Left Atrial Enlargement and Risk of Ischemic Stroke in Elderly Treated Hypertensive Patients.
Am J Hypertens. 2014 Mar 28
Pierdomenico SD1, Pierdomenico AM, Di Carlo S, Di Tommaso R, Cuccurullo F.
BACKGROUND: The independent prognostic significance of left atrial enlargement is not yet completely clear. We investigated the association between left atrial enlargement and risk of ischemic stroke in elderly treated hypertensive patients.

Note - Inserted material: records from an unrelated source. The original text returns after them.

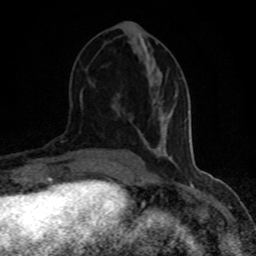
Breast MRI (dynamic contrast-enhanced), one axial slice. Slice 39 of 80 in the series (ordered by position). Cropped to one breast. Dynamic contrast-enhanced series, time point 2 of 8 at this slice position (early post-contrast). 1.5 T. TE 4.2 ms, TR 7 ms. 256 × 256 image matrix, field of view 150 × 150 mm. Female patient.
Structures marked on this image (semi-automatically segmented with operator editing):
- enhancing-tissue mask used for the functional tumour volume (all voxels passing the contrast-enhancement thresholds inside the analysis volume; usually the tumour): box from (x=156, y=102) to (x=160, y=108) px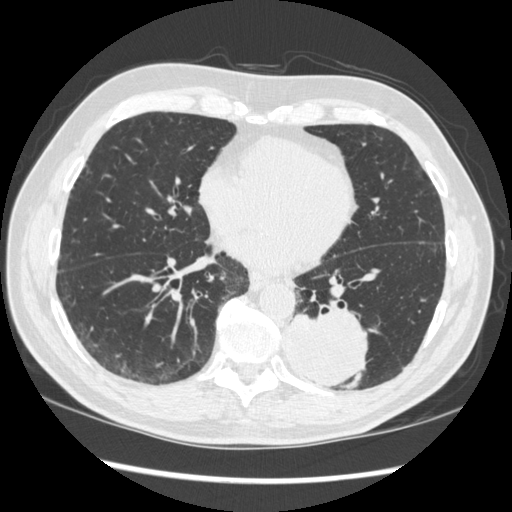
Low-dose screening chest CT, one axial slice; position 130 of 348 along the scan axis; reconstruction kernel STANDARD; 120 kVp; lung window (W 1500 / L -600 HU); 1.25 mm slice thickness; 512 × 512 image matrix, field of view 360 × 360 mm.
Structures marked on this image (outlined manually by an expert reader):
- lesion 1 (tumor, lower lobe of left lung): bounding box <284,311,368,389> (left, top, right, bottom; pixels)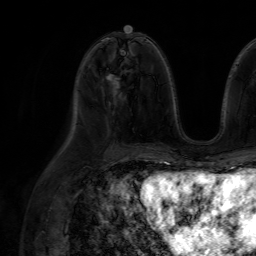
Breast MRI (dynamic contrast-enhanced), one axial slice. Slice 32 of 64 in the series (ordered by position). Cropped to one breast. Dynamic contrast-enhanced series, time point 2 of 7 at this slice position (early post-contrast). 1.5 T. TE 4.6 ms, TR 7.2 ms. 2.5 mm slice thickness. 256 × 256 image matrix, field of view 230 × 230 mm. Female patient.
Structures marked on this image (semi-automatic segmentation, software-assisted and operator-edited):
- enhancing-tissue mask used for the functional tumour volume (all voxels passing the contrast-enhancement thresholds inside the analysis volume; usually the tumour): bounding box <106,74,120,96> (left, top, right, bottom; pixels)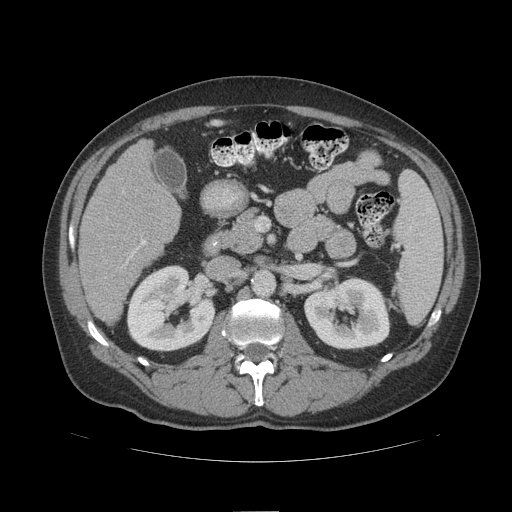
Contrast-enhanced abdominal CT (liver protocol), one axial slice; slice 49 of 109 in the series (ordered by position); reconstruction kernel STANDARD; soft-tissue window (W 400 / L 40 HU); 2.5 mm slice thickness; 512 × 512 image matrix. From the clinical record (not read from this slice): diagnosis: hepatocellular carcinoma (patient treated with transarterial chemoembolisation; whether this scan precedes or follows treatment is not stated here); TNM stage (as recorded): Stage-IIIB; Child-Pugh class: A; tumour differentiation: poorly differentiated; tumour nodularity: multinodular.
Annotated regions visible in this slice (semi-automatic segmentation, software-assisted and operator-edited):
- liver parenchyma outside the tumour (the mass and vessels are separate outlines, so this box may not span the whole liver): bounding box [x1, y1, x2, y2] px = [78, 140, 180, 324]
- portal vein: [127, 240, 146, 262]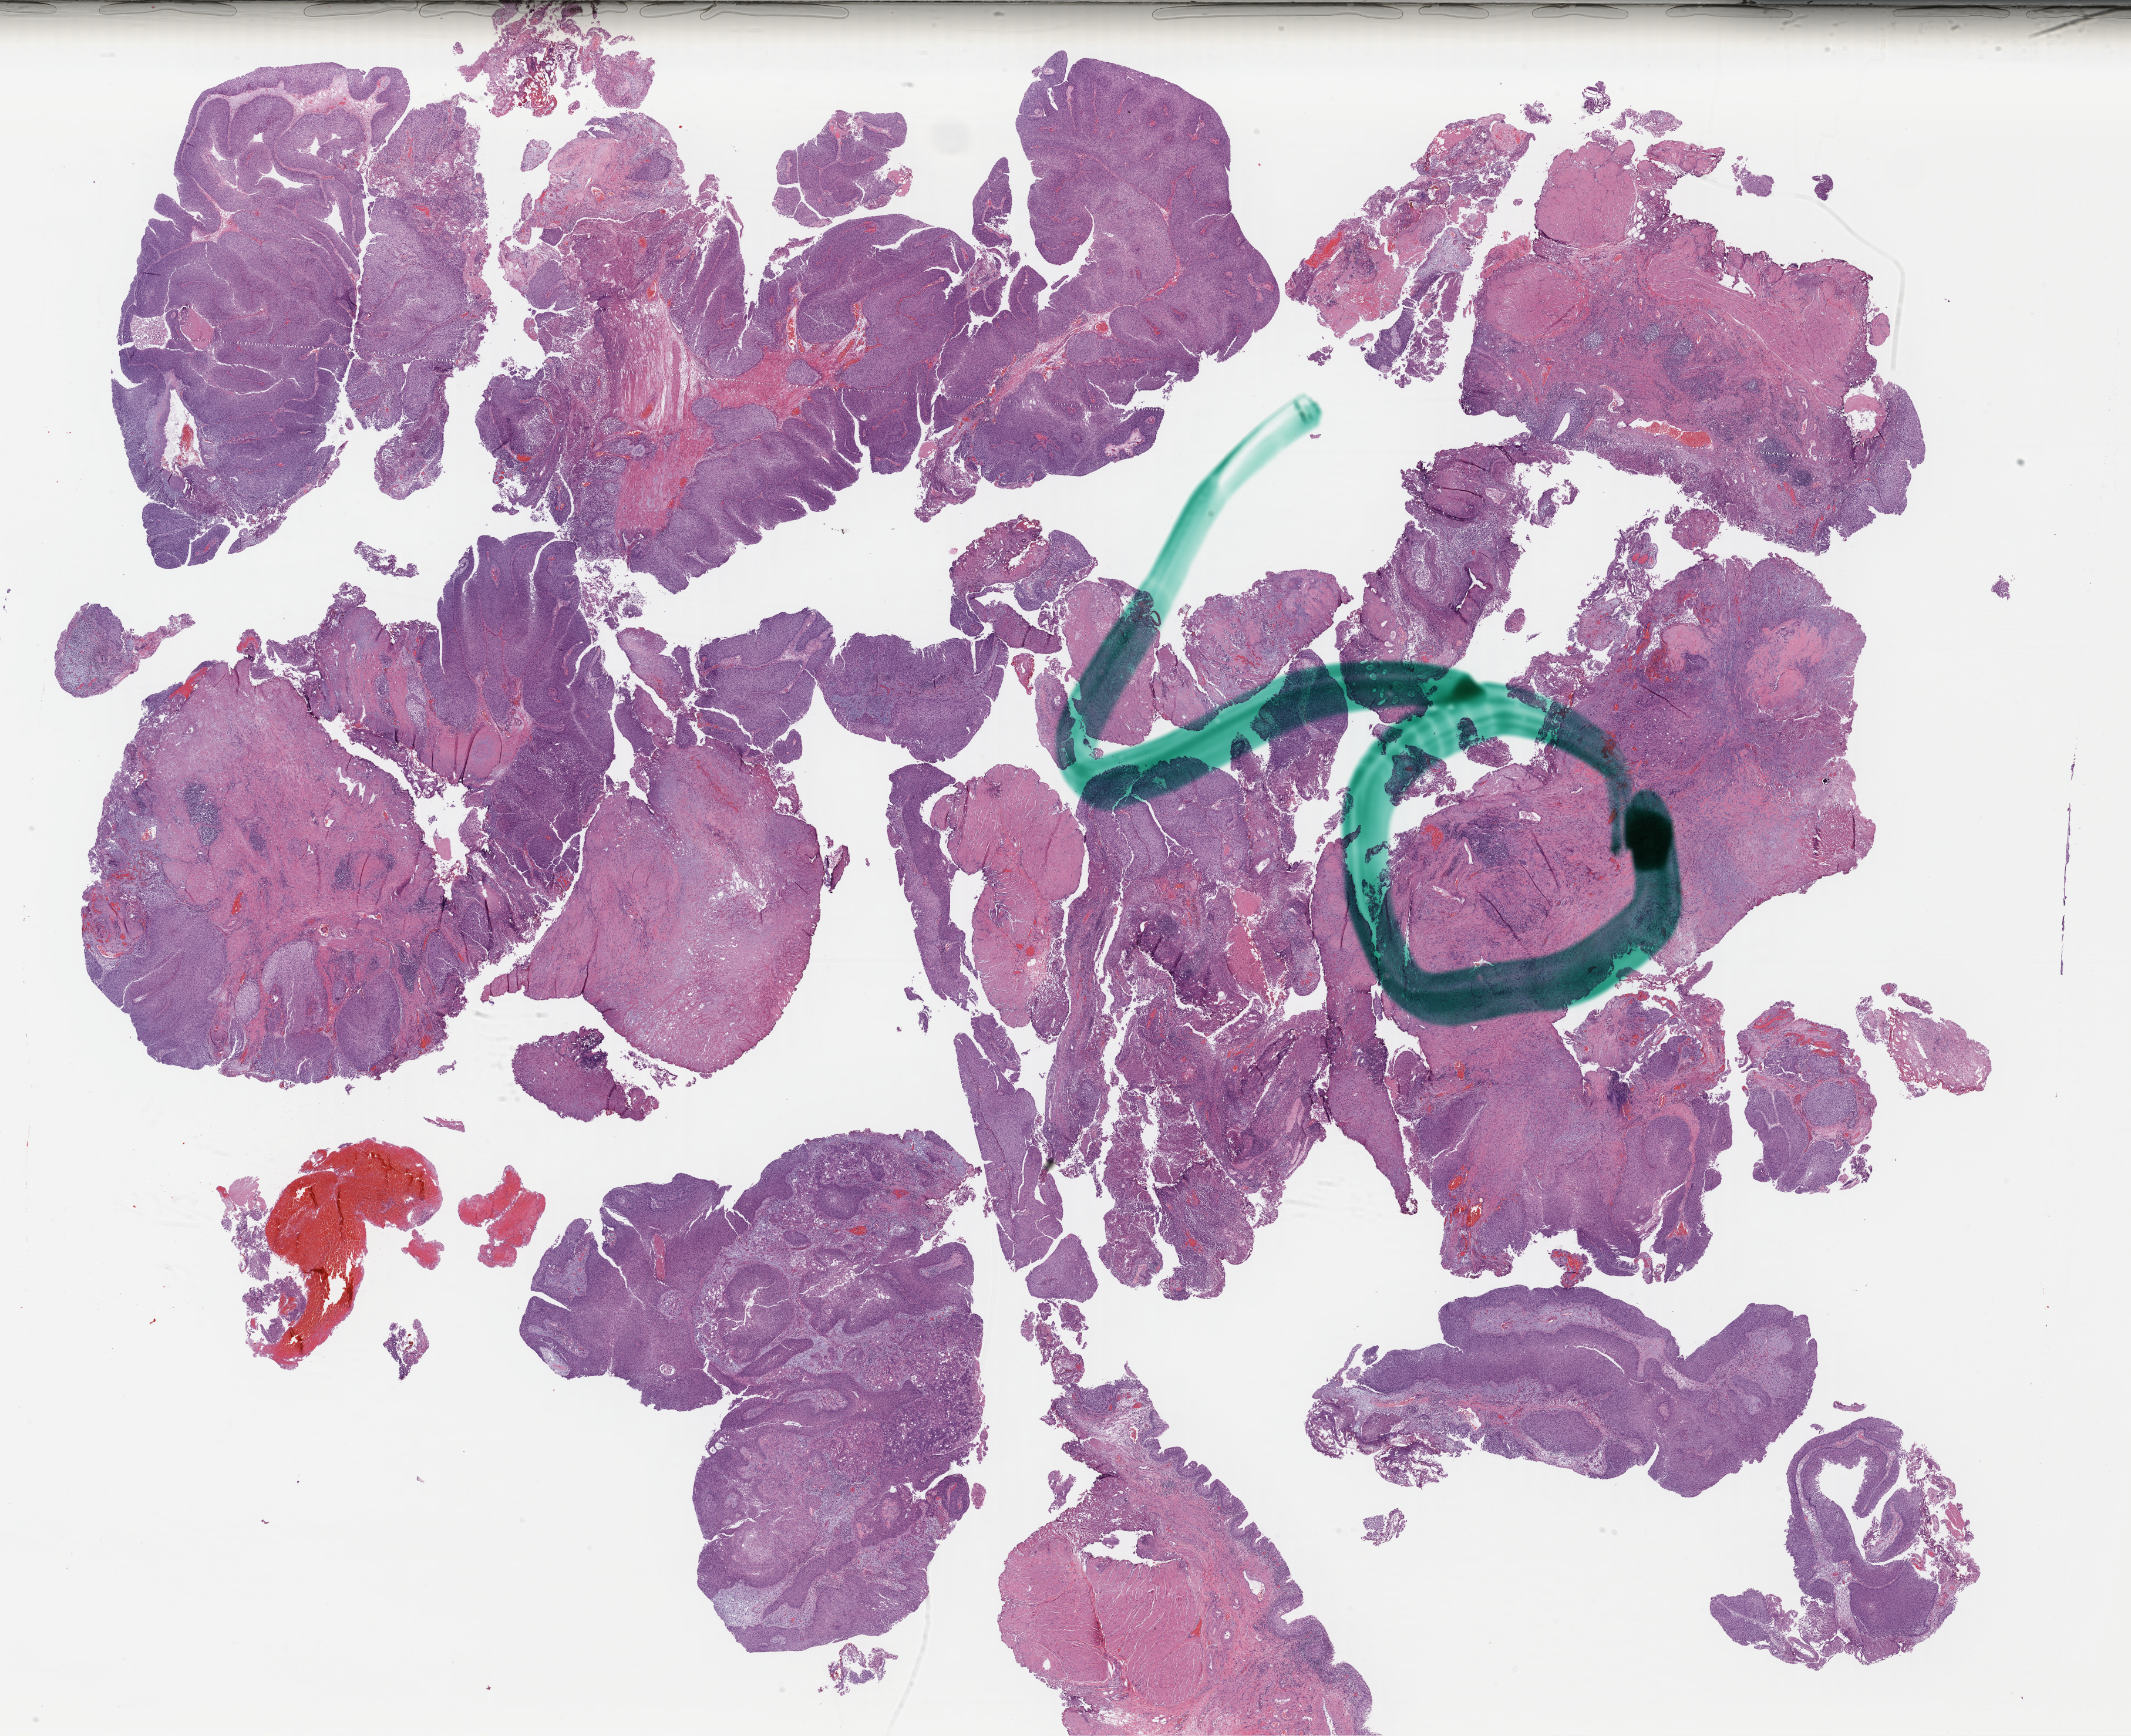
Whole-slide histology image, H&E, whole scanned area (about 28.5 x 23.2 mm) shown as a low-resolution overview. Formalin-fixed paraffin-embedded (FFPE) diagnostic section. Primary tumour sample from the bladder. Patient: male, age at initial diagnosis 72 years. Histologic grade: high grade.
Lymph nodes positive (case pathology): 0 of 29 examined. Histologic diagnosis: Papillary transitional cell carcinoma (lateral wall of bladder).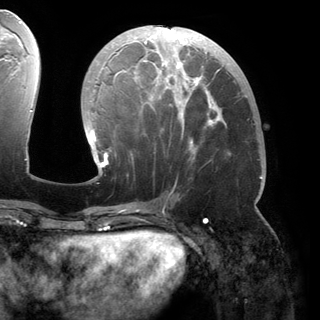
Breast MRI (dynamic contrast-enhanced), one axial slice. Position 71 of 150 along the scan axis. Cropped to one breast. Dynamic contrast-enhanced series, time point 2 of 6 at this slice position (early post-contrast). 3 T. TE 2.8 ms, TR 6.2 ms. 320 × 320 image matrix, field of view 250 × 250 mm. Female patient.
Annotated regions visible in this slice (semi-automatically segmented with operator editing):
- enhancing-tissue mask used for the functional tumour volume (all voxels passing the contrast-enhancement thresholds inside the analysis volume; usually the tumour): bounding box <91,27,262,179> (left, top, right, bottom; pixels)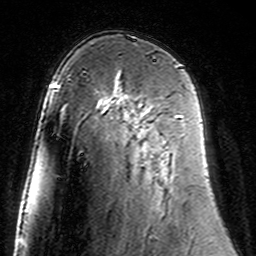
Breast MRI (dynamic contrast-enhanced), one axial slice. Position 93 of 160 along the scan axis. Cropped to one breast. Dynamic contrast-enhanced series, time point 2 of 7 at this slice position (early post-contrast). 3 T. TE 4.6 ms, TR 7.4 ms. 1 mm slice thickness. 256 × 256 image matrix, field of view 144 × 144 mm. Female patient.
Structures marked on this image (semi-automatically segmented with operator editing):
- enhancing-tissue mask used for the functional tumour volume (all voxels passing the contrast-enhancement thresholds inside the analysis volume; usually the tumour): bounding box (x1, y1, x2, y2) in pixels: (103, 98, 141, 111)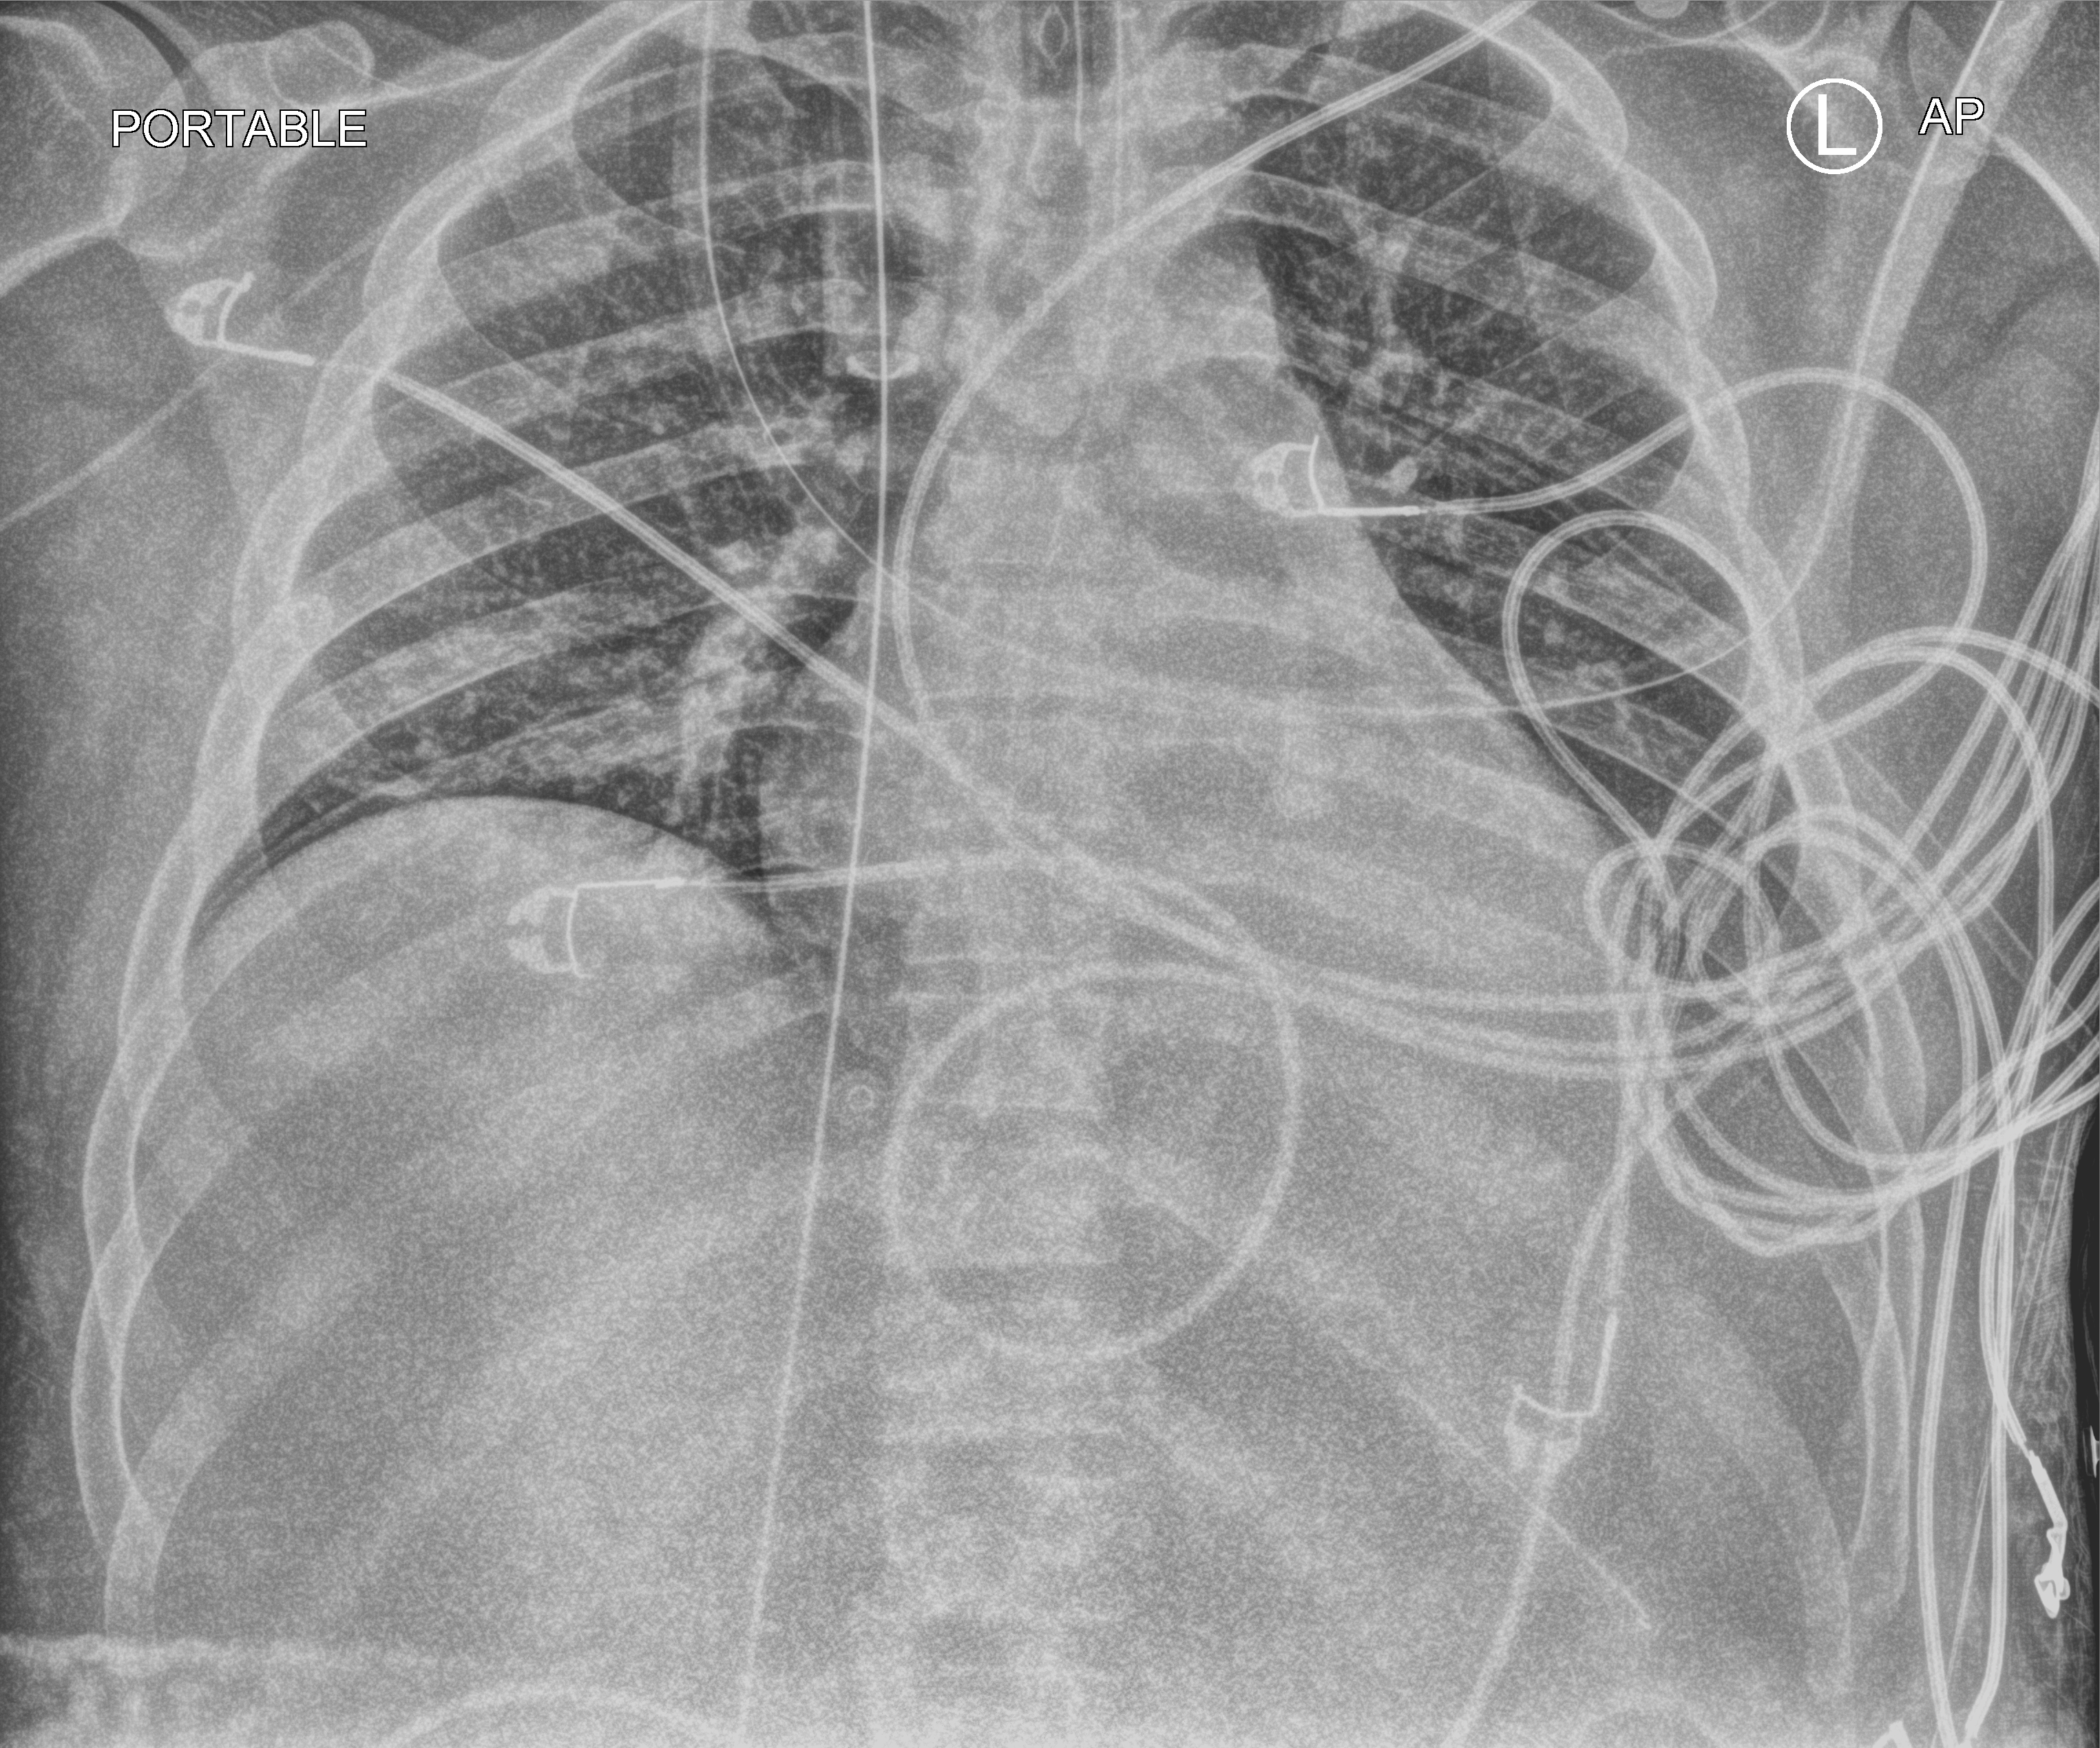
Portable chest radiograph. Male patient hospitalised with COVID-19, age 18–59 years.
Hospital-stay facts (about this admission, not read from this image; timing relative to this image not recorded): length of hospital stay: 61 days; admitted to intensive care during this hospital stay: yes.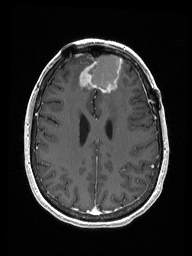
Brain MRI from a brain-tumour surgery series, one axial slice. Slice 61 of 192 in the series (ordered by position). T1-weighted post-contrast. 192 × 256 image matrix. From the clinical record (not read from this slice): histopathology: Metastastic Carcinoma from Breast primary; tumour location: Right Frontal.
Annotated regions visible in this slice (manually delineated by an expert):
- previous resection cavity: bounding box <88,55,123,90> (left, top, right, bottom; pixels)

METHODS: The occurrence of ischemic stroke was evaluated in 1,191 elderly treated hypertensive patients (age range = 60-90 years). Left atrium diameter (cm) was indexed by body surface area (m2) and subjects were divided into those with normal or enlarged (≥2.4cm/m2) left atrium.
RESULTS: During the follow-up (9.1±4.9 years; range = 0.4-20 years), 139 ischemic strokes occurred. The event rate per 100 patient-years was 1.28. There were 86 strokes in patients with normal (= 928) left atrium and 53 strokes in patients with enlarged (= 263) left atrium, respectively. Stroke-free survival curves were significantly different between the groups (P < 0.01). After adjustment for various covariables, including clinical variables, left ventricular hypertrophy, and ambulatory blood pressure parameters, Cox regression analysis showed that left atrial enlargement was significantly associated with increased risk of ischemic stroke (hazard ratio = 1.54; 95% confidence interval = 1.05-2.27; P = 0.03).
CONCLUSIONS: In elderly treated hypertensive patients, left atrial enlargement is an independent predictor of ischemic stroke.